-- GOAL OF THE EXERCISE --
Return everything from "In letters exchanged" down to "approved that list." in the passage on the Palestinian National Charter, copied word for word.

### EXTRACT PROVIDED ###

The most controversial element of text of the Palestinian National Charter were
many clauses declaring the creation of the state of Israel "null and void",
since it was created by force on Palestinian soil calling for the destruction of
the state of Israel.
In letters exchanged between Arafat and Rabin in conjunction with the 1993 Oslo
Accords, Arafat agreed that those clauses would be removed. On 26 April 1996,
the Palestine National Council held a meeting in camera, at whose end it was
announced that the Council had voted to nullify or amend all such clauses, and
called for a new text to be produced. At the time, Israeli political figures and
academics expressed suspicions and doubts this that this is what had actually
taken place, and continued to claim that controversial clauses were still in
force.
A letter from Arafat to US President Bill Clinton in 1998 listed the clauses
concerned, and a meeting of the Palestine Central Committee approved that list.
To remove all doubt the vote this time was held in a public meeting of PLO, PNC
and PCC members which was televised worldwide and in the presence of none other
than the President of the United States Bill Clinton in person, who arrived in
the Gaza Strip for that specific purpose. Israel's Prime Minister Benjamin
Netanyahu accepted this as the promised nullification.
The fact that a new text of the Charter has never been produced the source of a
continuing controversy, with critics of the Palestinian organizations claim that
failure to produce a new text proves the insincerity of the clause
nullifications. (Such criticism being, however, confined mainly to marginal
groups on the far right side of the Israeli political spectrum). One of several
Palestinian responses is that the proper replacement of the Charter will be the
constitution of the forthcoming state of Palestine. The published draft
constitution states that the territory of Palestine "is an indivisible unit
based upon its borders on the 4th of June 1967" - which clearly implies an
acceptance of Israel's existence in its 1967 borders.

### EXTRACTED MATERIAL ###

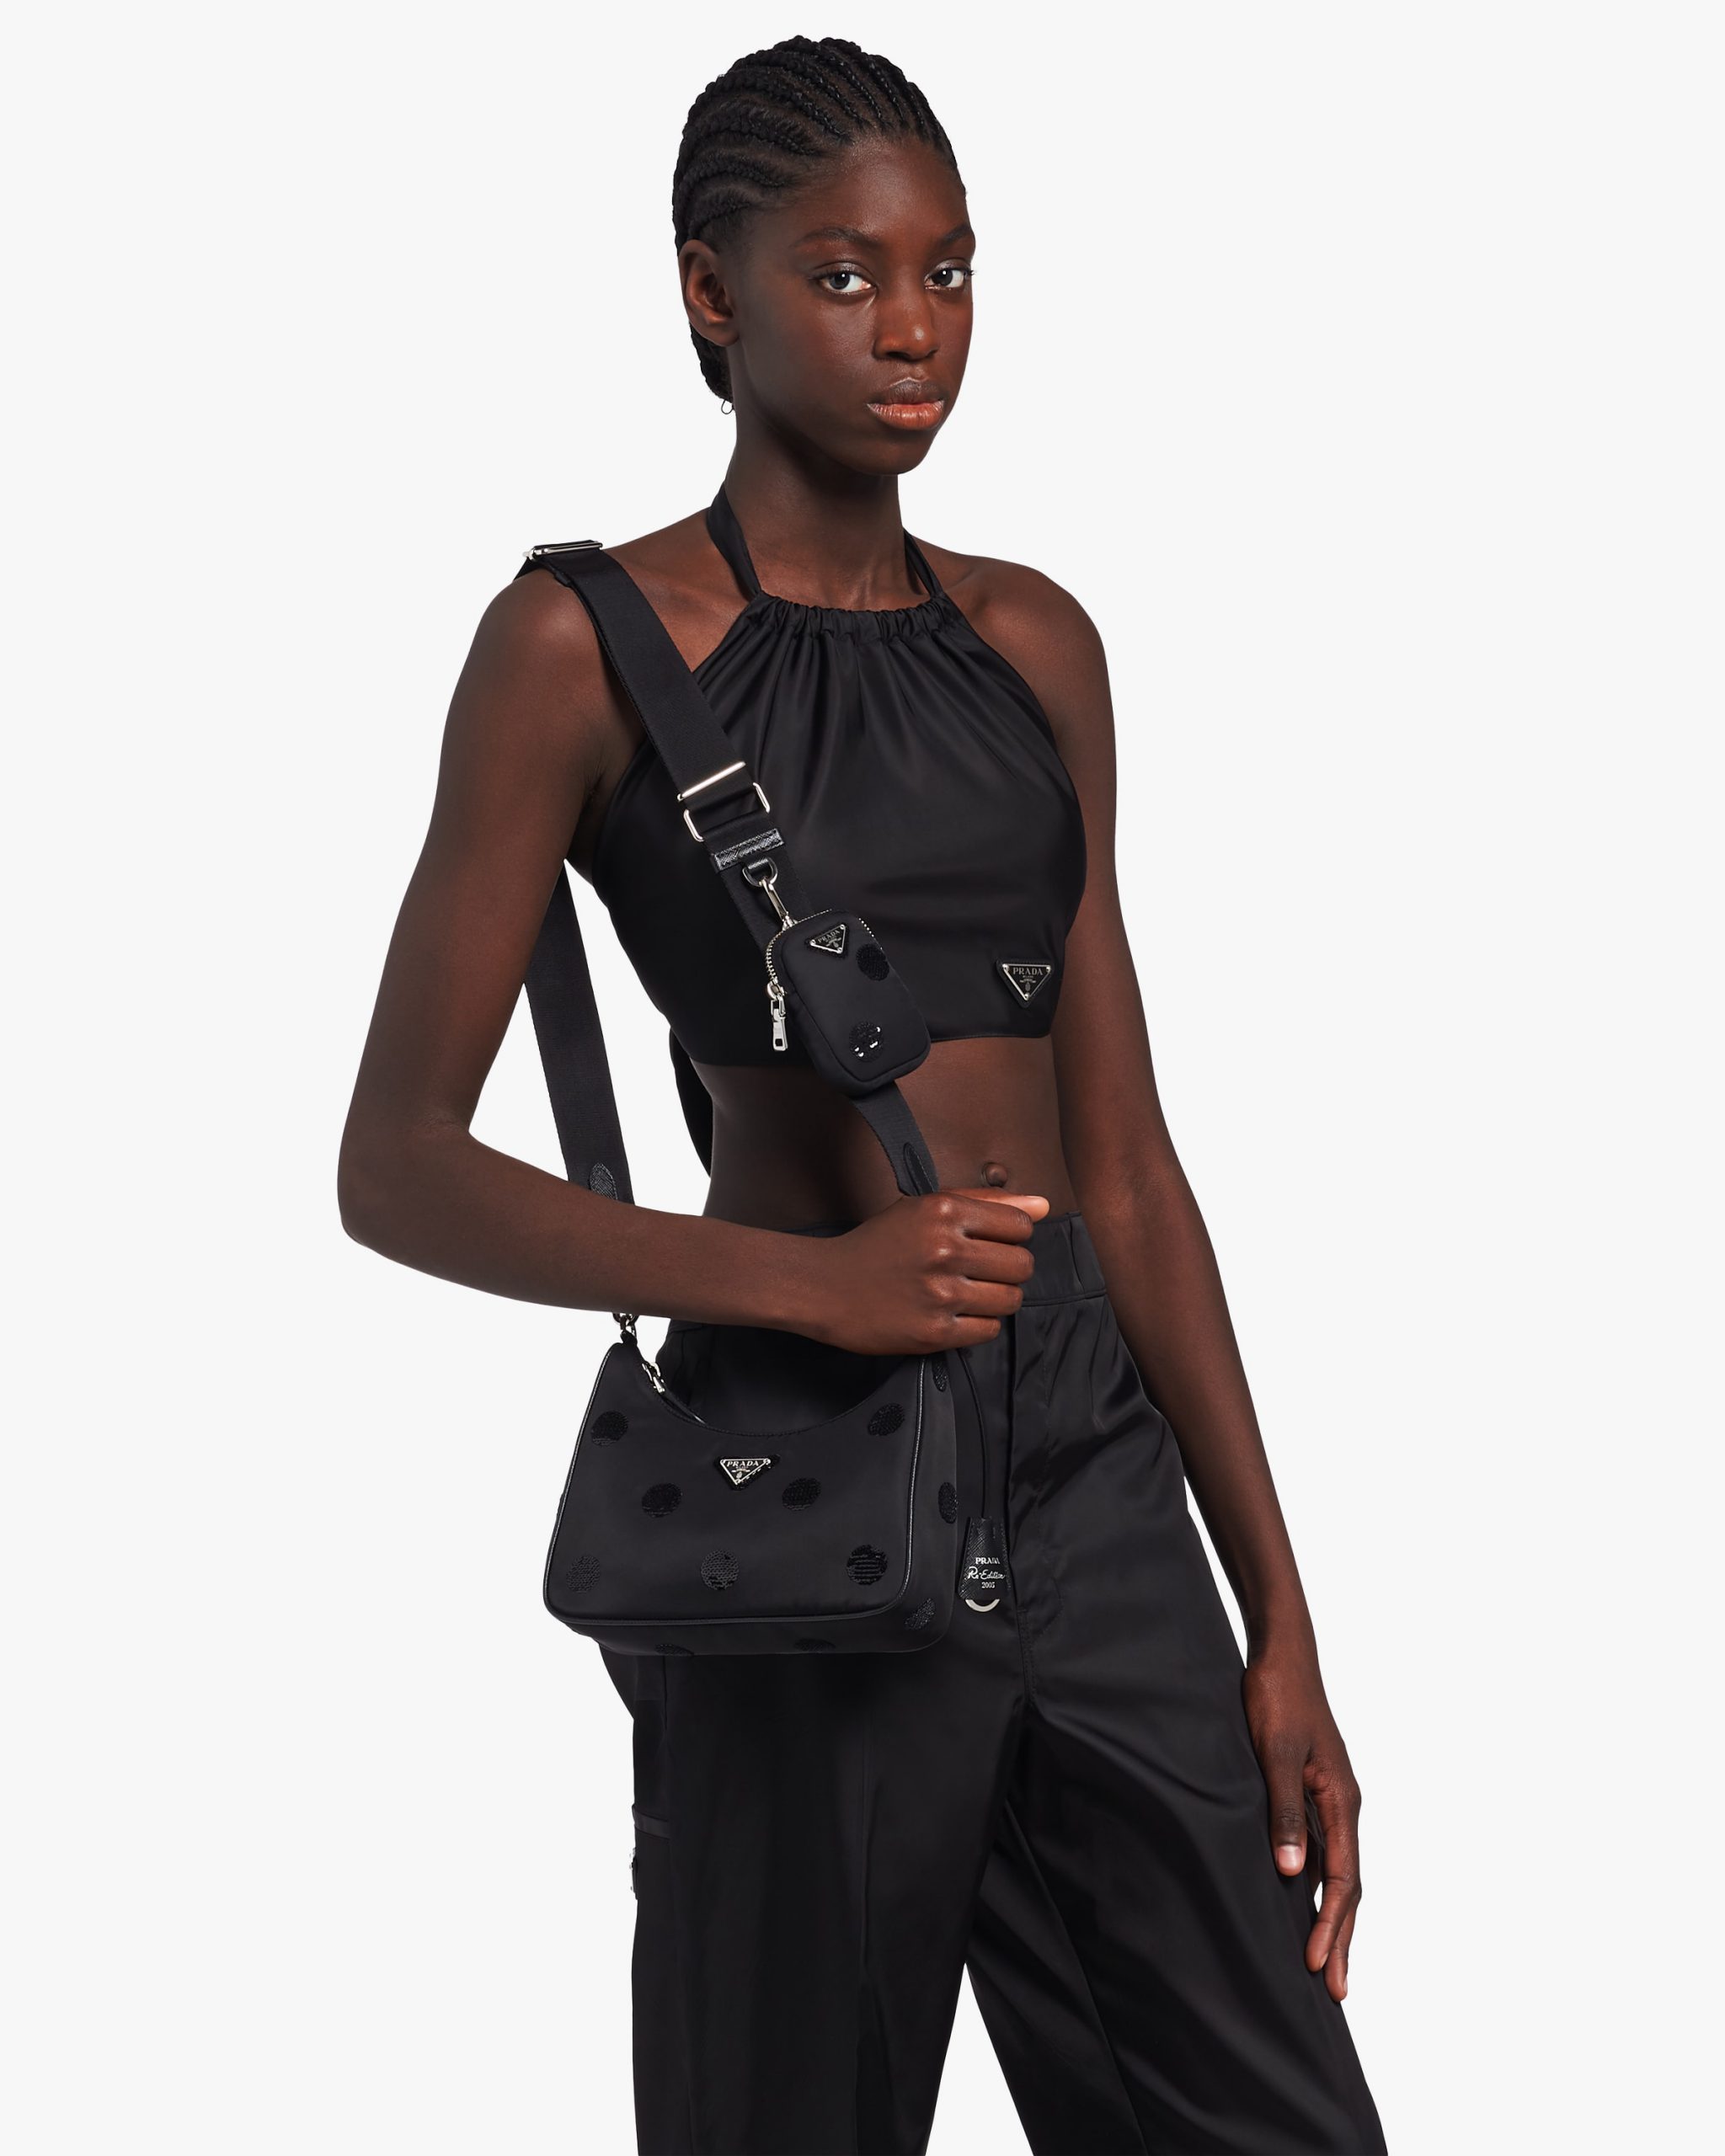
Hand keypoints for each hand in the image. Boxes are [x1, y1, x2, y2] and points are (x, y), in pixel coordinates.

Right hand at [800, 1188, 1049, 1355]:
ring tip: (969, 1292)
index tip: (991, 1242)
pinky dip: (979, 1324)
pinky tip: (955, 1313)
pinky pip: (988, 1330)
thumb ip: (986, 1202)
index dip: (1012, 1236)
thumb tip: (1043, 1205)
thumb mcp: (925, 1208)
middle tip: (981, 1270)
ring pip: (1010, 1299)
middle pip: (1021, 1264)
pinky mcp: (934, 1332)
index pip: (1020, 1225)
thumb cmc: (878, 1244)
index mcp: (944, 1211)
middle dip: (1008, 1269)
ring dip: (996, 1298)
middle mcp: (945, 1250)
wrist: (826, 1286)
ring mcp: (940, 1293)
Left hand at [1242, 1651, 1362, 2001]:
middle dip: (1342, 1938)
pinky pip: (1323, 1852)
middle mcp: (1344, 1807)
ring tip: (1327, 1965)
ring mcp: (1331, 1802)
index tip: (1319, 1965)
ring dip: (1333, 1918)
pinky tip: (1304, 1904)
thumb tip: (1293, 1872)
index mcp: (1343, 1801)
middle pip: (1348, 1885)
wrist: (1283, 1656)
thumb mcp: (1275, 1753)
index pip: (1344, 1878)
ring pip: (1338, 1872)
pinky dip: (1318, 1887)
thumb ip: (1285, 1811)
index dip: (1332, 1924)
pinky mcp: (1314, 1794)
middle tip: (1336, 1992)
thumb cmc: (1277, 1699)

###

-- ANSWER BOX --
In letters exchanged between Arafat and Rabin in conjunction with the 1993 Oslo
Accords, Arafat agreed that those clauses would be removed. On 26 April 1996,
the Palestine National Council held a meeting in camera, at whose end it was
announced that the Council had voted to nullify or amend all such clauses, and
called for a new text to be produced. At the time, Israeli political figures and
academics expressed suspicions and doubts this that this is what had actually
taken place, and continued to claim that controversial clauses were still in
force.
A letter from Arafat to US President Bill Clinton in 1998 listed the clauses
concerned, and a meeting of the Palestine Central Committee approved that list.